Metro is planning to spend more than a half-million dollars and take more than two years to upgrade the doors of a series of rail cars that federal investigators told the transit agency to get rid of three years ago.
Metro is slated to ask its board of directors Thursday to spend $638,000 on a contract to repair door controls on the Rohr 1000 Series rail cars after doors on those cars opened on the wrong side at stations three times, leaving passengers potentially exposed to dangerous tracks, according to a board memo.
“It has to be done. The cars are still in service,” said Metro spokesman Steven Taubenkibel. “Right now, there’s no other viable option. We believe the cars are safe.”
But the National Transportation Safety Board ordered the transit agency to ditch those cars or upgrade them in 2006, calling them “uncrashworthy” because they can collapse in during a crash.
The push to replace the railcars was renewed this summer after one was crushed to a third of its size in a crash that killed nine people and injured dozens more. The cars were not thought to cause the crash but may have made it more deadly.
Yet Metro has said it cannot get rid of the 290 cars because they make up about a quarter of its fleet. It would cost nearly $900 million to replace them, money the agency says it doesn’t have. The agency also decided not to retrofit the cars to make them sturdier upon impact.
Metro officials have said they plan to replace the cars as soon as they can.

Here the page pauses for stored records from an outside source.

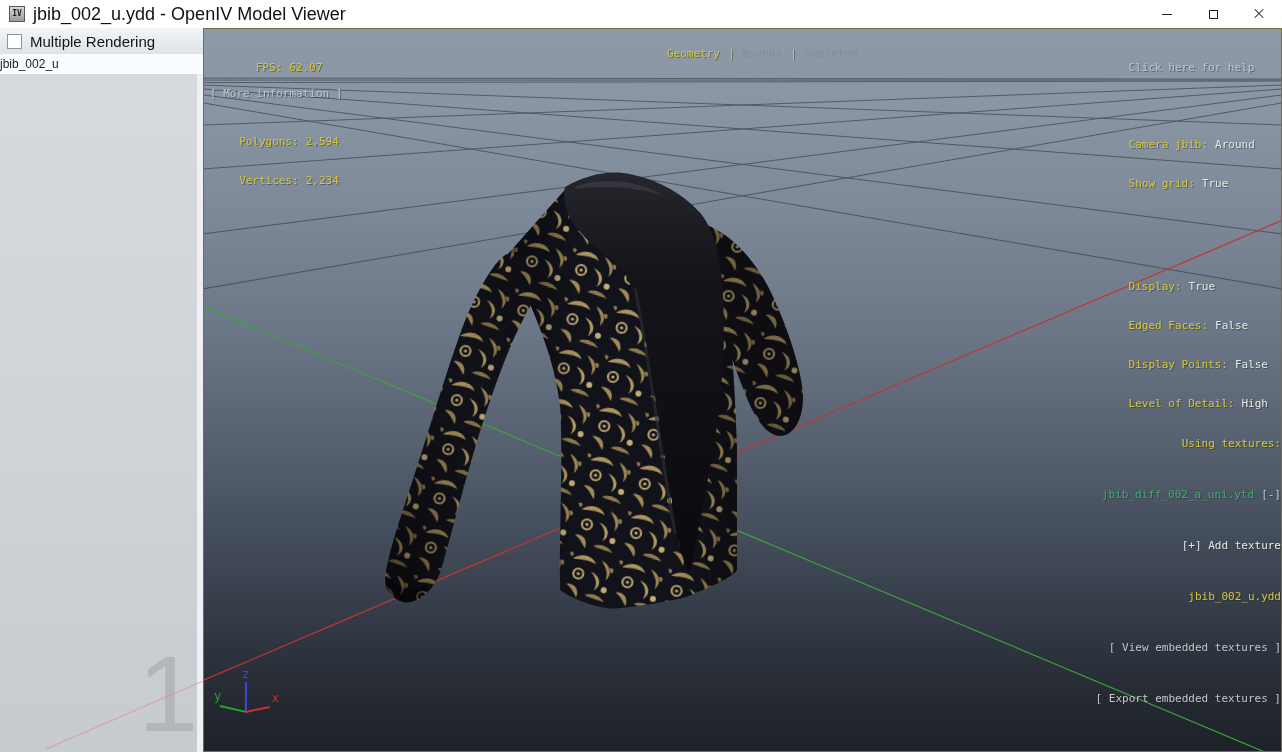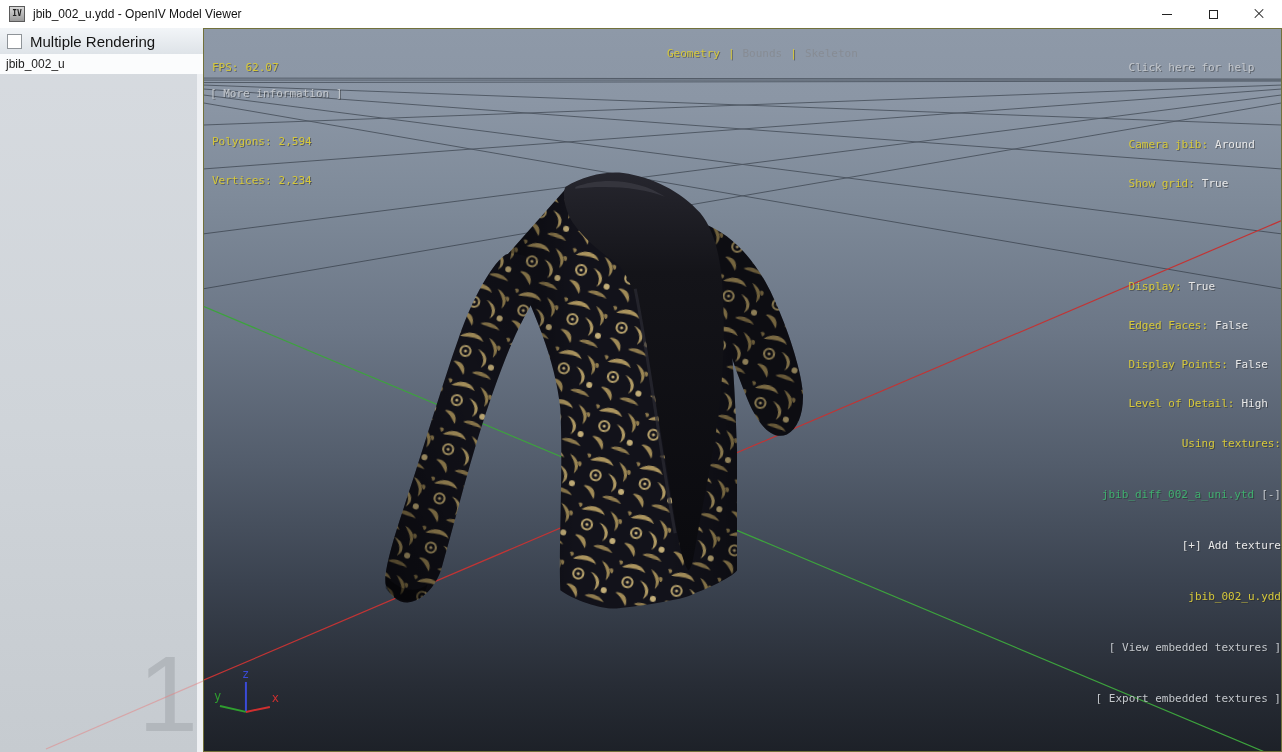--- a/index.html
+++ b/index.html
@@ -12,7 +12,7 @@
   .app-icon{width:16px;height:16px;margin-left:9px;border:1px solid #5a5a5a;
     background:linear-gradient(180deg,#d8d8d8,#9a9a9a);color:#1d1d1d;
     font:bold 8px/14px "DejaVu Sans Mono",monospace;text-align:center;box-sizing:border-box;}
-  .title-text{margin-left:8px;font-size:12px;color:#111;}
+  .title-text{margin-left:8px;font-size:18px;color:#111;}
   .win-controls{margin-left:auto;display:flex;height:28px;}
   .win-btn{width:46px;height:28px;display:flex;align-items:center;justify-content:center;}
   .glyph-min{width:10px;height:1px;background:#222;}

But even if they ordered them tomorrow, it would take about five years to build them. “Getting rail cars is not something you can buy at a car dealership,” Taubenkibel said.
Fixing the doors will take up to three years, he said.
The agency needs to hire Alstom, which made the cars’ automatic train controls, to add some hardware to stop electromagnetic interference that caused the doors to open when running in automatic mode, he said. The trains have been operating manually since the crash.
This is the second door-related upgrade the rail cars will have this year. In April, Metro began a $1.6 million campaign to add emergency door release handles to more than 800 rail cars, including the 1000 Series cars that date from the 1970s. That work isn’t slated to finish until next summer.